Although there are no new special attack bubbles in Memories, several of the previous ones have been changed slightly. Tornado bubbles now fire whirlwinds at 45 degree angles opposite of the way Bub or Bob were facing when popped, and music note bubbles release notes that lazily drift upwards in zigzag patterns. All special attack bubbles can be enhanced by charging them up during boss fights, making the resulting effect larger and stronger. In some cases, though, you may be better off just spamming smaller ones than trying to hit a boss with an enhanced effect.
Players now face off with bosses every 10 levels, though these battles continue to be a sore spot in the series. Bosses either have incredibly simple patterns that can be exploited, or they fill the stages with a mess of deadly projectiles. The first few bosses can be quick killed by spamming bubbles in the corner of the stage, while later ones will likely eat several credits before falling.
Memories also reuses the scavenger hunt aspect from Symphony and earlier ports, forcing players to find invisible potion tiles hidden throughout the game. Somehow this is both easier and harder than it was in Symphony. Potion tiles are hidden in every level that ends in five and are almost always found in the dead center of the stage with the exception of a few others. While on the one hand this makes it simpler to focus on enjoying the game and clearing each stage, it also means that one mistake dooms you to the bad ending. Collecting anything short of 7 potion tiles results in Bub and Bob being transformed into monsters at stage 70 – whose type depends on the total number of tiles collected – and ending the game early. Missing a tile is remarkably easy to do as well; clearing the stage too quickly, collecting a full set of EXTEND bubbles on a tile stage, or accidentally grabbing the Balloon item and skipping the stage instantly excludes you from the final 10 levels. This places a heavy strain on a two-player game as it’s critical for both players to constantly communicate with one another on which items to collect and avoid, what enemies to trap and kill, and consistently call out item spawn points so that a fatal level skip isn’t grabbed.
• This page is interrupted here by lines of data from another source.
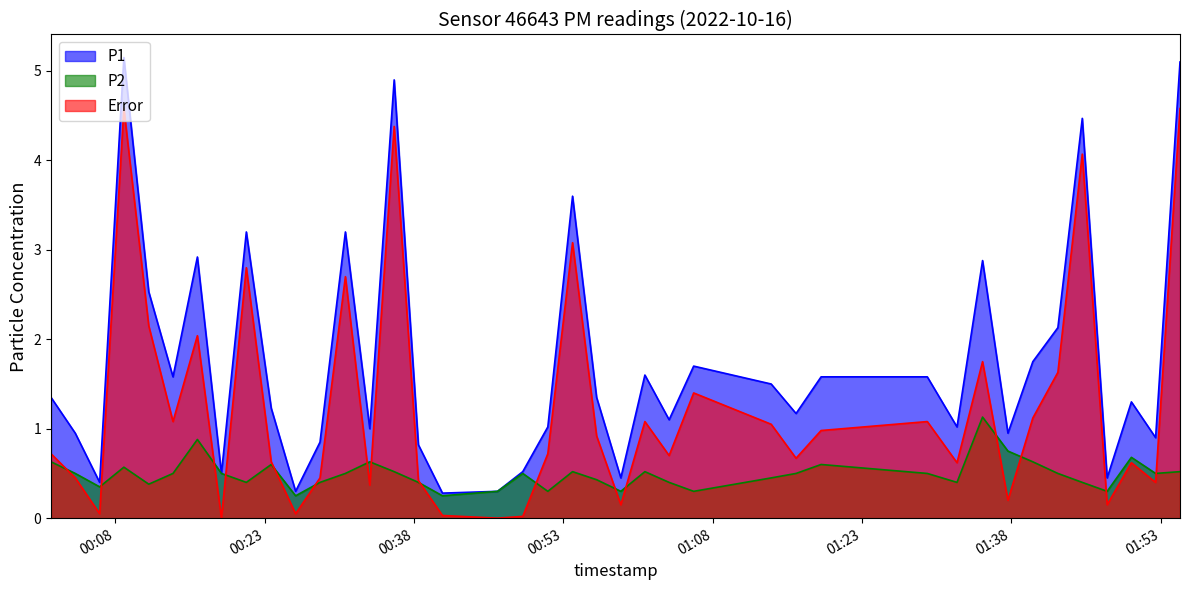

Reading left to right, extract all data points from this chart.

P1: 2022-10-16T00:01:33=1.4	2022-10-16T00:03:59=0.9	2022-10-16T00:06:26=0.4	2022-10-16T00:08:52=5.2	2022-10-16T00:11:22=2.5	2022-10-16T00:13:48=1.6	2022-10-16T00:16:15=2.9	2022-10-16T00:18:40=0.5	2022-10-16T00:21:10=3.2	2022-10-16T00:23:40=1.2	2022-10-16T00:26:07=0.3	2022-10-16T00:28:34=0.8	2022-10-16T00:31:07=3.2	2022-10-16T00:33:34=1.0	2022-10-16T00:36:01=4.9	2022-10-16T00:38:27=0.8	2022-10-16T00:40:52=0.3	2022-10-16T00:46:24=0.3	2022-10-16T00:48:56=0.5	2022-10-16T00:51:27=1.0	2022-10-16T00:53:56=3.6	2022-10-16T00:56:21=1.4	2022-10-16T00:58:47=0.5	2022-10-16T01:01:12=1.6	2022-10-16T01:03:38=1.1	2022-10-16T01:06:06=1.7	2022-10-16T01:13:53=1.5	2022-10-16T01:16:23=1.2	2022-10-16T01:18:54=1.6	2022-10-16T01:29:34=1.6	2022-10-16T01:32:33=1.0	2022-10-16T01:35:07=2.9	2022-10-16T01:37:40=0.9	2022-10-16T01:40:10=1.8	2022-10-16T01:42:41=2.1	2022-10-16T01:45:08=4.5	2022-10-16T01:47:38=0.5	2022-10-16T01:50:04=1.3	2022-10-16T01:52:30=0.9	2022-10-16T01:54:57=5.1
P2: 2022-10-16T00:01:33=0.6	2022-10-16T00:03:59=0.5	2022-10-16T00:06:26=0.3	2022-10-16T00:08:52=0.6	2022-10-16T00:11:22=0.4	2022-10-16T00:13:48=0.5	2022-10-16T00:16:15=0.9	2022-10-16T00:18:40=0.5	2022-10-16T00:21:10=0.4	2022-10-16T00:23:40=0.6	2022-10-16T00:26:07=0.2	2022-10-16T00:28:34=0.4	2022-10-16T00:31:07=0.5	2022-10-16T00:33:34=0.6	2022-10-16T00:36:01=0.5	2022-10-16T00:38:27=0.4	2022-10-16T00:40:52=0.2	2022-10-16T00:46:24=0.3	2022-10-16T00:48:56=0.5	2022-10-16T00:51:27=0.3	2022-10-16T00:53:56=0.5	2022-10-16T00:56:21=0.4	2022-10-16T00:58:47=0.3	2022-10-16T01:01:12=0.5	2022-10-16T01:03:38=0.4	2022-10-16T01:06:06=0.3	2022-10-16T01:13:53=0.5	2022-10-16T01:16:23=0.5	2022-10-16T01:18:54=0.6	2022-10-16T01:29:34=0.5	2022-10-16T01:32:33=0.4	2022-10-16T01:35:07=1.1	2022-10-16T01:37:40=0.8	2022-10-16T01:40:10=0.6	2022-10-16T01:42:41=0.5	2022-10-16T01:45:08=0.4	2022-10-16T01:47:38=0.3	2022-10-16T01:50:04=0.7	2022-10-16T01:52:30=0.5	2022-10-16T01:54:57=0.5
Error: 2022-10-16T00:01:33=0.7	2022-10-16T00:03:59=0.5	2022-10-16T00:06:26=0.1	2022-10-16T00:08:52=4.6	2022-10-16T00:11:22=2.1	2022-10-16T00:13:48=1.1	2022-10-16T00:16:15=2.0	2022-10-16T00:18:40=0.0	2022-10-16T00:21:10=2.8	2022-10-16T00:23:40=0.6	2022-10-16T00:26:07=0.1	2022-10-16T00:28:34=0.5	2022-10-16T00:31:07=2.7	2022-10-16T00:33:34=0.4	2022-10-16T00:36:01=4.4	2022-10-16T00:38:27=0.4	2022-10-16T00:40:52=0.0	2022-10-16T00:46:24=0.0	2022-10-16T00:48:56=0.0	2022-10-16T00:51:27=0.7	2022-10-16T00:53:56=3.1	2022-10-16T00:56:21=0.9	2022-10-16T00:58:47=0.1	2022-10-16T01:01:12=1.1	2022-10-16T01:03:38=0.7	2022-10-16T01:06:06=1.4	2022-10-16T01:13:53=1.1	2022-10-16T01:16:23=0.7	2022-10-16T01:18:54=1.0	2022-10-16T01:29:34=1.1	2022-10-16T01:32:33=0.6	2022-10-16T01:35:07=1.8	2022-10-16T01:37:40=0.2	2022-10-16T01:40:10=1.1	2022-10-16T01:42:41=1.6	2022-10-16T01:45:08=4.1	2022-10-16T01:47:38=0.1	2022-10-16T01:50:04=0.6	2022-10-16T01:52:30=0.4	2022-10-16T01:54:57=4.6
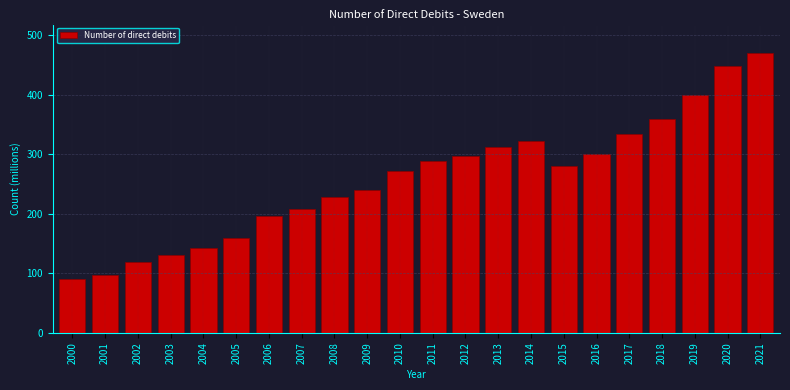

Reading left to right, what are all the values shown in this chart?

2000=91.0	2001=98.0	2002=119.0	2003=131.0	2004=143.0	2005=160.0	2006=197.0	2007=208.1	2008=228.6	2009=241.0	2010=272.0	2011=289.0	2012=297.0	2013=312.0	2014=323.0	2015=280.0	2016=301.0	2017=334.0	2018=360.3	2019=400.0	2020=447.9	2021=470.3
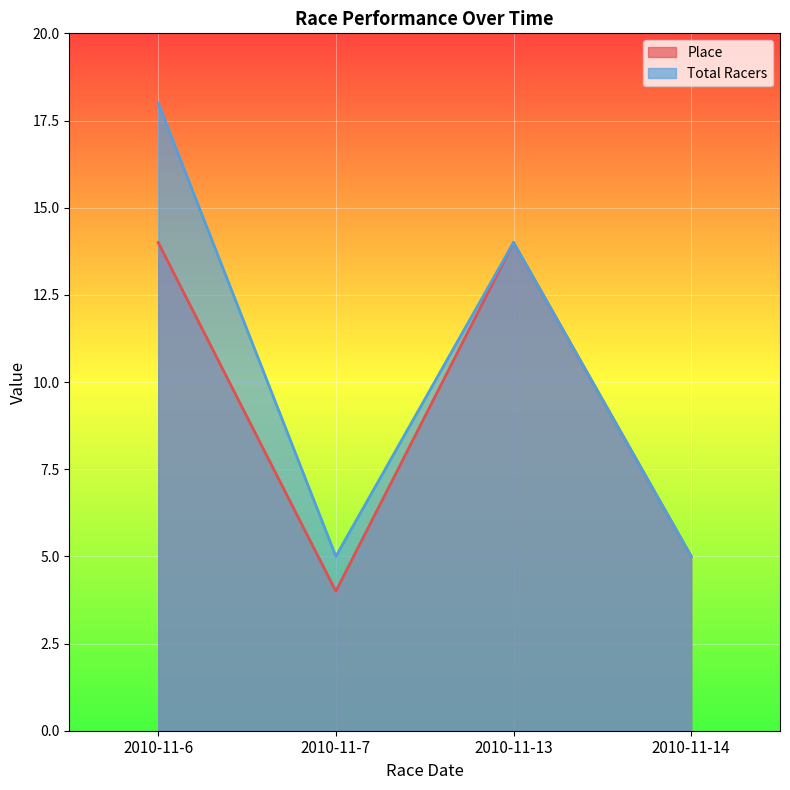

Rank the categories by Place value from highest to lowest.

2010-11-6, 2010-11-13, 2010-11-14, 2010-11-7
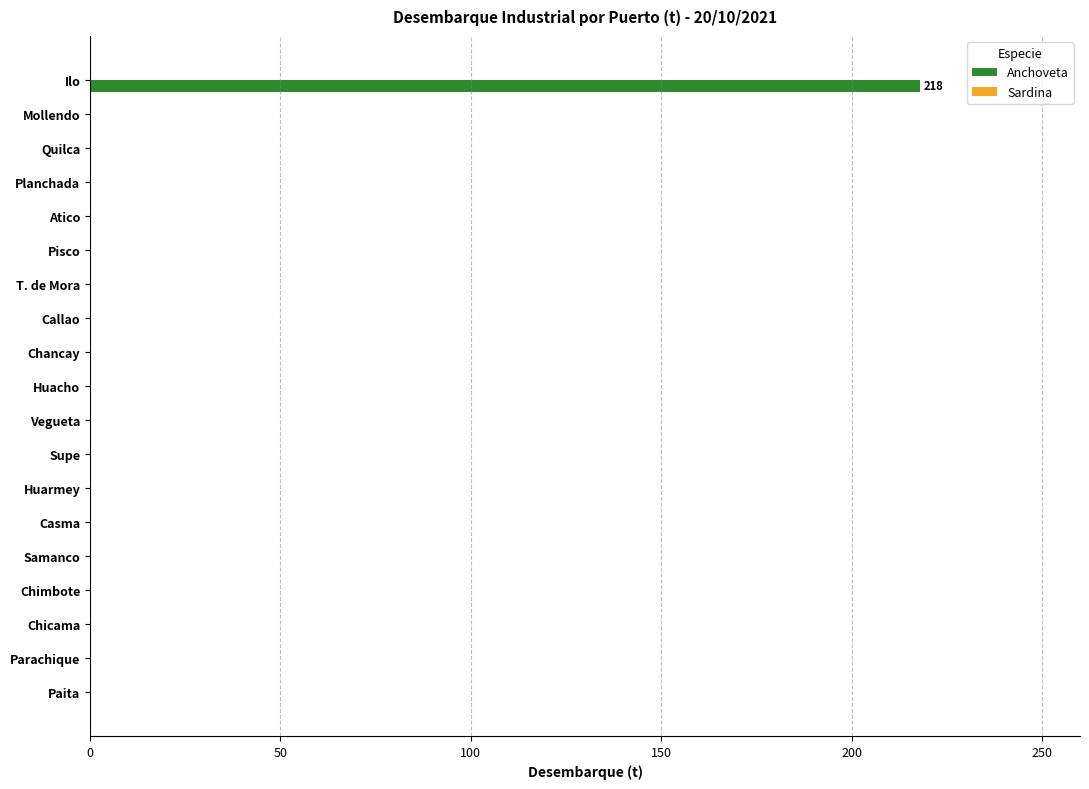

What is the greatest value displayed?

218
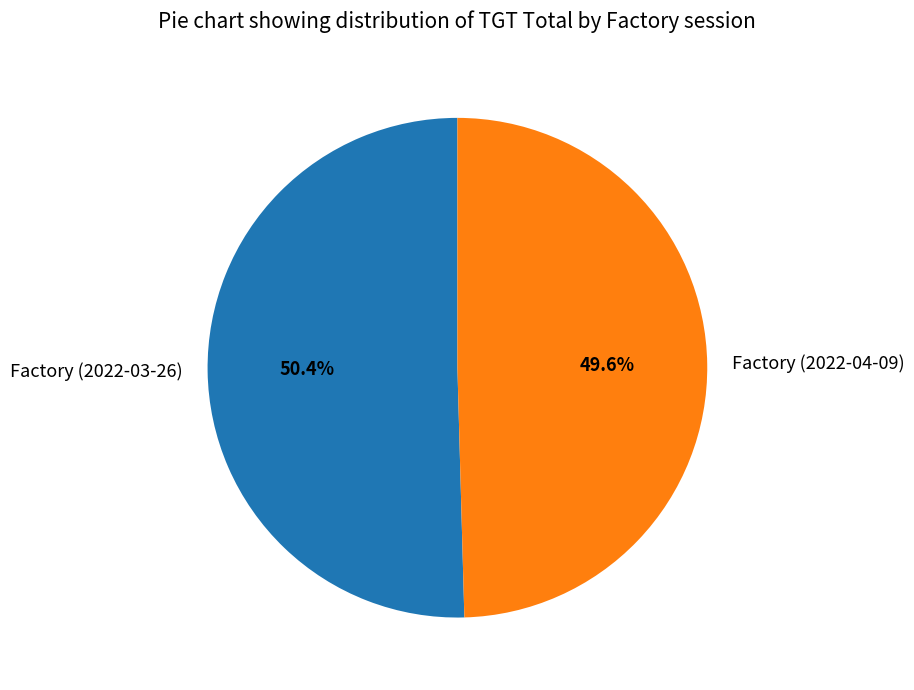

Which slice is the largest?

Factory (2022-03-26)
Super Mode returns via code once again and functions exactly as it has in other games. The brothers still need to discover the rainbow potions hidden in stages that end in five, though the stages are different in Super Mode and somewhat harder. Reaching the 70th floor with all potions in hand enables players to find the true final boss and receive the best ending.
The final significant addition to Memories is the water stage hazard. Parts of different stages are flooded, which greatly diminishes the speed of both players and monsters. Escaping from water hazards depends on the momentum players are able to generate; mashing the jump button to swim from the bottom of the hazard to the top enables the brothers to rocket out of the trap, while trying to swim out from the surface makes it extremely difficult to escape as they flounder about with short hops. Water traps aren’t used in any particularly interesting ways, unfortunately, making them more of an annoyance to deal with more than anything else.
Overall, Bubble Memories is a mixed bag. The magic item effects, sprites, and overall charm are huge draws and the early gameplay is very friendly to newcomers thanks to how powerful charge bubbles are. Despite this, the game is ultimately let down by its boss battles, unforgiving scavenger hunt elements, and pixelated backgrounds. Some stages are extremely fun and fast-paced, while other stages feel hastily assembled with cheap enemy placement and puzzle aspects that must be solved extremely quickly to avoid suffering a lost life.
Bubble Memories did not see a contemporary port – its only home release was on the Taito Memories II Joukan compilation for the PlayStation 2, released only in Japan.